==== EXERCISE MATERIAL

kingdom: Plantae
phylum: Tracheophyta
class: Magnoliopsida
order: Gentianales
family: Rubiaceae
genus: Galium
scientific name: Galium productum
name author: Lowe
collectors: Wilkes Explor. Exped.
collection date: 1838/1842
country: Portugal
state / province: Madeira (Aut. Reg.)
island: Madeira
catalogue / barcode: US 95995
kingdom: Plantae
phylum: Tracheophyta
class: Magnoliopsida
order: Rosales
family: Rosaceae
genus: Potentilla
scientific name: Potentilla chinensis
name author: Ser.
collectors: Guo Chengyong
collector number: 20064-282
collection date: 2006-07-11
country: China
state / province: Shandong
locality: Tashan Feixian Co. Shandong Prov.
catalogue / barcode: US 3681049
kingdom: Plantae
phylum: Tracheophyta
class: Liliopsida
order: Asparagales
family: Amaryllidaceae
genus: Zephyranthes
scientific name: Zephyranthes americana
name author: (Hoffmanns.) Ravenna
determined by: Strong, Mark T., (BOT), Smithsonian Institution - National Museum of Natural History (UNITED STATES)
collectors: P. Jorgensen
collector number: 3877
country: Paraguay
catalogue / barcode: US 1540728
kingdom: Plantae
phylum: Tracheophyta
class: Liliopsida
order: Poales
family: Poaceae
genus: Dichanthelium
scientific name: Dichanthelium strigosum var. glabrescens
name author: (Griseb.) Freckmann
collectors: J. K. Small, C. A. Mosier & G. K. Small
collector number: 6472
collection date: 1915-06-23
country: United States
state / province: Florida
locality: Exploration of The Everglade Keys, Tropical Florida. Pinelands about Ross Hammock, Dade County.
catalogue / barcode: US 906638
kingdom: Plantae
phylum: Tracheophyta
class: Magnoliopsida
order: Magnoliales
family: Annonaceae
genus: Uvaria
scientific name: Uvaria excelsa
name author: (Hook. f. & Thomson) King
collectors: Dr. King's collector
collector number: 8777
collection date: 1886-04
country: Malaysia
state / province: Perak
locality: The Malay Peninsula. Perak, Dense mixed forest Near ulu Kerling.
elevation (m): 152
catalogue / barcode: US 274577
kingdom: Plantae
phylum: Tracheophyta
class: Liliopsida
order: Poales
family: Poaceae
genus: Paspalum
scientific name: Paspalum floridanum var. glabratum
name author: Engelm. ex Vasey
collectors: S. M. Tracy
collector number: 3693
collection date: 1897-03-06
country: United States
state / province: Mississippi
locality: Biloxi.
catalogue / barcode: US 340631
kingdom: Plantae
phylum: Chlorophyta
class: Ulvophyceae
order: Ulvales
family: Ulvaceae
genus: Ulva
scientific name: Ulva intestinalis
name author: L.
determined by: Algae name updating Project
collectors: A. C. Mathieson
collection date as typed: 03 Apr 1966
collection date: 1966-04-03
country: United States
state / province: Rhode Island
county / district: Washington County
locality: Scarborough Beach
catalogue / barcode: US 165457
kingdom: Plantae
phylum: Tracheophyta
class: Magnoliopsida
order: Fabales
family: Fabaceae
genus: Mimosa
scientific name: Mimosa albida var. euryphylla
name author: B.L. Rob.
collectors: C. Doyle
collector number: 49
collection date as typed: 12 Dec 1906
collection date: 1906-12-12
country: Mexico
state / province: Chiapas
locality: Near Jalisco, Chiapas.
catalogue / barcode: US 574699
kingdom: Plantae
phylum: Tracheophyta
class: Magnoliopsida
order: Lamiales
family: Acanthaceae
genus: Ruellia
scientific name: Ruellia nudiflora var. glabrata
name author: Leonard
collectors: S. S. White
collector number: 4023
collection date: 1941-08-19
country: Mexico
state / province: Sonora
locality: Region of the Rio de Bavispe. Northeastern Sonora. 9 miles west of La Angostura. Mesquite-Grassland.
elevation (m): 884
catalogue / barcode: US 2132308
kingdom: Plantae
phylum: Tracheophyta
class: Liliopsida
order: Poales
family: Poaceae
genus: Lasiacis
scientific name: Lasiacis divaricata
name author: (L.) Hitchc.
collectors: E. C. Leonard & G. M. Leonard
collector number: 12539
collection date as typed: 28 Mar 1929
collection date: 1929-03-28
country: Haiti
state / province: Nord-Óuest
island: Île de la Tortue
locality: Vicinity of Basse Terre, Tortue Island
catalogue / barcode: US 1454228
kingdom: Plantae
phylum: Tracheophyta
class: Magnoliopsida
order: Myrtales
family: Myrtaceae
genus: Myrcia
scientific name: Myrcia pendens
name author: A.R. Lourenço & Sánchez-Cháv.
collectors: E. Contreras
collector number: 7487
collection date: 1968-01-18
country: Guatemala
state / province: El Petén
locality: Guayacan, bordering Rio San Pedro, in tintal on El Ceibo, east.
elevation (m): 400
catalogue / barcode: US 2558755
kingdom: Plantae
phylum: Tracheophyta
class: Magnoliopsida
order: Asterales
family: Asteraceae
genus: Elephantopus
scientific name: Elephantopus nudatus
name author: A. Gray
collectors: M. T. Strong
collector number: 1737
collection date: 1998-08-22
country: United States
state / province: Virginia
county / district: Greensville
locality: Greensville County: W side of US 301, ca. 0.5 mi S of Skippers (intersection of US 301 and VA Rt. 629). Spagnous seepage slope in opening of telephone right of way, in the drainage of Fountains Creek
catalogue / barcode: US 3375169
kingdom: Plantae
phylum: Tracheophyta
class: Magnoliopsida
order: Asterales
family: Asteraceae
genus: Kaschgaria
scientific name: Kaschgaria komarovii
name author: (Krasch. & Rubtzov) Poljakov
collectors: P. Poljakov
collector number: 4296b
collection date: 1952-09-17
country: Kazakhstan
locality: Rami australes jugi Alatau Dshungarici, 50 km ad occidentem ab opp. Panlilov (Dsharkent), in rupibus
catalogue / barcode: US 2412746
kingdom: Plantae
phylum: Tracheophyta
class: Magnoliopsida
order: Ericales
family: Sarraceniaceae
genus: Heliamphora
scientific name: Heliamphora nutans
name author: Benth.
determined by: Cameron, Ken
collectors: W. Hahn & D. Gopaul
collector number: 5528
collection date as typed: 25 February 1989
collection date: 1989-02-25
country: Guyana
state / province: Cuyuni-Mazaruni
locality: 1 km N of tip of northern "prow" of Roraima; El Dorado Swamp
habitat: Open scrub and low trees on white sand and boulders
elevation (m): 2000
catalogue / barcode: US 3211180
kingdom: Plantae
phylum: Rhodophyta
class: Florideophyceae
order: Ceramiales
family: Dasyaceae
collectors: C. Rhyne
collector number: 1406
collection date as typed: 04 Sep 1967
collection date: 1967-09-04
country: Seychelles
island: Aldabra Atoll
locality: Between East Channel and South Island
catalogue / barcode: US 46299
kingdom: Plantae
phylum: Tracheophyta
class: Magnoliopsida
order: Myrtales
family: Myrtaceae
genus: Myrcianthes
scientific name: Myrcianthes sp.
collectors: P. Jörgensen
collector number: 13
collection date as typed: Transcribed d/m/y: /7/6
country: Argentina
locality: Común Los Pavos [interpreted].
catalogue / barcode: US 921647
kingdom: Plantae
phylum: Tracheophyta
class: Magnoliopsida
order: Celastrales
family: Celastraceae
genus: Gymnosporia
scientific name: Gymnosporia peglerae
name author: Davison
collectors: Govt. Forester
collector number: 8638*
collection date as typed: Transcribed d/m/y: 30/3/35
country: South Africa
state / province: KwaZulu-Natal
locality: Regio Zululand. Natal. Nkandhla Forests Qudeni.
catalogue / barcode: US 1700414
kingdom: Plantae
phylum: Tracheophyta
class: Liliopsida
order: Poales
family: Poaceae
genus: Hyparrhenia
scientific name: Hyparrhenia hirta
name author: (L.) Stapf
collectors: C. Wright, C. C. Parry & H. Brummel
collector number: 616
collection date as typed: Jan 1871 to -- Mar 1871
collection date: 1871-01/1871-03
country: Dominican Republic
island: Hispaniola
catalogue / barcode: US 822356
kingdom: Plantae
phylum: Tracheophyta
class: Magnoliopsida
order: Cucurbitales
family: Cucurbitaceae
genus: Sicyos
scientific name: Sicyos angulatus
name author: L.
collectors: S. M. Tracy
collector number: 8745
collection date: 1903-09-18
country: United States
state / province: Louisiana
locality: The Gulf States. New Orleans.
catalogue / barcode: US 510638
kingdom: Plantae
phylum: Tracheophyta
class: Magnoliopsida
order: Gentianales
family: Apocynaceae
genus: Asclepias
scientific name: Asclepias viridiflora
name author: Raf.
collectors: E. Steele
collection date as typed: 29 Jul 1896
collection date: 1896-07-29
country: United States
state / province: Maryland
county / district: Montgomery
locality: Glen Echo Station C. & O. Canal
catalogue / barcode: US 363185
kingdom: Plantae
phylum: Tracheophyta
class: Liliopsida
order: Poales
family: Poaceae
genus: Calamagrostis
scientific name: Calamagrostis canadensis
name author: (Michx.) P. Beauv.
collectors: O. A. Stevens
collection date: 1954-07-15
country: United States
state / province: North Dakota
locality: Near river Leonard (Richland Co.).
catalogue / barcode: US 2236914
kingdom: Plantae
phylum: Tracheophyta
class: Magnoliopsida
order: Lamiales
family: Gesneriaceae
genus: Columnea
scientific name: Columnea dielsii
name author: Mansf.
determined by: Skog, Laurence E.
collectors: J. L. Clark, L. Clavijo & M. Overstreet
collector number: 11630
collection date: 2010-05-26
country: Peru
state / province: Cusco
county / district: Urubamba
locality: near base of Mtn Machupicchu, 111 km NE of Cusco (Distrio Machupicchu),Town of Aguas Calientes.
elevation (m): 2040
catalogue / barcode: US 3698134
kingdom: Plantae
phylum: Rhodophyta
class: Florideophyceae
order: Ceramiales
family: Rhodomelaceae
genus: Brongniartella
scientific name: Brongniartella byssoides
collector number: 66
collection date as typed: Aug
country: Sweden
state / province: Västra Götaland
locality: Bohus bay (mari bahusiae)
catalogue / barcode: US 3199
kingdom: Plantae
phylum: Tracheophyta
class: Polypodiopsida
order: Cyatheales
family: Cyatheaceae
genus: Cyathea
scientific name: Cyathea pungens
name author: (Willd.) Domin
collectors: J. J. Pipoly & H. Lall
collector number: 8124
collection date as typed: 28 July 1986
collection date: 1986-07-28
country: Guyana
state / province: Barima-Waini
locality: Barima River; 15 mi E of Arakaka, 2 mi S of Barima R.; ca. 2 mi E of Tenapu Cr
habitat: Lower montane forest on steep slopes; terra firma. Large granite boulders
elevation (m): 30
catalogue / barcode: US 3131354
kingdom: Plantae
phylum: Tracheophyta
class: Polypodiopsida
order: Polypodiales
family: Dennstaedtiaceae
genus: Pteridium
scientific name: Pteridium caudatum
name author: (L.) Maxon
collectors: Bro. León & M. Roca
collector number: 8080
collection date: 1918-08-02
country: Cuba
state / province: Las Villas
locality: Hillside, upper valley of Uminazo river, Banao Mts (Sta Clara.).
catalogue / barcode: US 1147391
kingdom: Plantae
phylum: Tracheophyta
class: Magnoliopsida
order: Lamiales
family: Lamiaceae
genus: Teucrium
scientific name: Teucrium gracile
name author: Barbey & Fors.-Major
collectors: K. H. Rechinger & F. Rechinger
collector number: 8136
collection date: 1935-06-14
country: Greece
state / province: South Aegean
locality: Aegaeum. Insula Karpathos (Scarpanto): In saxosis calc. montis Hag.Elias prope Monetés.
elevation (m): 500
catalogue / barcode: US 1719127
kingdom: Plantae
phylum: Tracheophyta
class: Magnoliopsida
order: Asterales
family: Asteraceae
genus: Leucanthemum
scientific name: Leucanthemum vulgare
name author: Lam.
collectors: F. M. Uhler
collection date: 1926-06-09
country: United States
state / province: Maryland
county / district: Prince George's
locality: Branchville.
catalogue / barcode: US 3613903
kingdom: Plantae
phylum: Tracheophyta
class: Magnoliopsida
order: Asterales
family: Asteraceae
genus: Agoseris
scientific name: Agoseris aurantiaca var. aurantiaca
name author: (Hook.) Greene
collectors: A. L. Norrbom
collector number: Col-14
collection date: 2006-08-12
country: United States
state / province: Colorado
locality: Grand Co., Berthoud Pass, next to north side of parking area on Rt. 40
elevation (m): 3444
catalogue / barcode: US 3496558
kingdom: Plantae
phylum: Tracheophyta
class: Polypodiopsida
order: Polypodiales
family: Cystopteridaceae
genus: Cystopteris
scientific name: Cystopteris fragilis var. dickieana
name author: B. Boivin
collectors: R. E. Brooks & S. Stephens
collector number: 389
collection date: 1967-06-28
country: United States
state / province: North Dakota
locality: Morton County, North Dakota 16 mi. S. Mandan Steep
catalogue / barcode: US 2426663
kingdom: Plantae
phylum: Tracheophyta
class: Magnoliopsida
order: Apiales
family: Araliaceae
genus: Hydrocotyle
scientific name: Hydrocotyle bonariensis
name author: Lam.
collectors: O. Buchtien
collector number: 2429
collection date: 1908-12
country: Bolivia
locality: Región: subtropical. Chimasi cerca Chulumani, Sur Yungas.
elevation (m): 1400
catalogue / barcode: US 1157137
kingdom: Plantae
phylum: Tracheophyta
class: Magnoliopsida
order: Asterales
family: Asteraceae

========

*YOUR TASK:*
Convert the data above, from its first line through the line holding "country: Paraguay", inclusive, into a JSON list of strings with one string per line, leaving out any blank lines.

*EXPECTED ANSWER:*
[
  "kingdom: Plantae",
  "phylum: Tracheophyta",
  "class: Magnoliopsida",
  "order: Gentianales",
  "family: Rubiaceae",
  "genus: Galium",
  "scientific name: Galium productum",
  "name author: Lowe",
  "collectors: Wilkes Explor. Exped.",
  "collection date: 1838/1842",
  "country: Portugal",
  "state / province: Madeira (Aut. Reg.)",
  "island: Madeira",
  "catalogue / barcode: US 95995",
  "kingdom: Plantae",
  "phylum: Tracheophyta",
  "class: Magnoliopsida",
  "order: Rosales",
  "family: Rosaceae",
  "genus: Potentilla",
  "scientific name: Potentilla chinensis",
  "name author: Ser.",
  "collectors: Guo Chengyong",
  "collector number: 20064-282",
  "collection date: 2006-07-11",
  "country: China",
  "state / province: Shandong",
  "locality: Tashan Feixian Co. Shandong Prov.",
  "catalogue / barcode: US 3681049",
  "kingdom: Plantae",
  "phylum: Tracheophyta",
  "class: Liliopsida",
  "order: Asparagales",
  "family: Amaryllidaceae",
  "genus: Zephyranthes",
  "scientific name: Zephyranthes americana",
  "name author: (Hoffmanns.) Ravenna",
  "determined by: Strong, Mark T., (BOT), Smithsonian Institution - National Museum of Natural History (UNITED STATES)",
  "collectors: P. Jorgensen",
  "collector number: 3877",
  "country: Paraguay"
]